START Provided data

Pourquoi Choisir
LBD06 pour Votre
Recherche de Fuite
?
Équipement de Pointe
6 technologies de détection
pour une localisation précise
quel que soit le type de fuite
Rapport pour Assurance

END Provided data

- [What the task requires]:
Update the items so that "Rapport" reads "Compte rendu", and leave every other word and line unchanged.

- [Exercise output]:
Pourquoi Choisir
LBD06 pour Votre
Recherche de Fuite
?
Équipement de Pointe
6 technologies de détection
pour une localisation précise
quel que soit le type de fuite
Compte rendu pour Assurance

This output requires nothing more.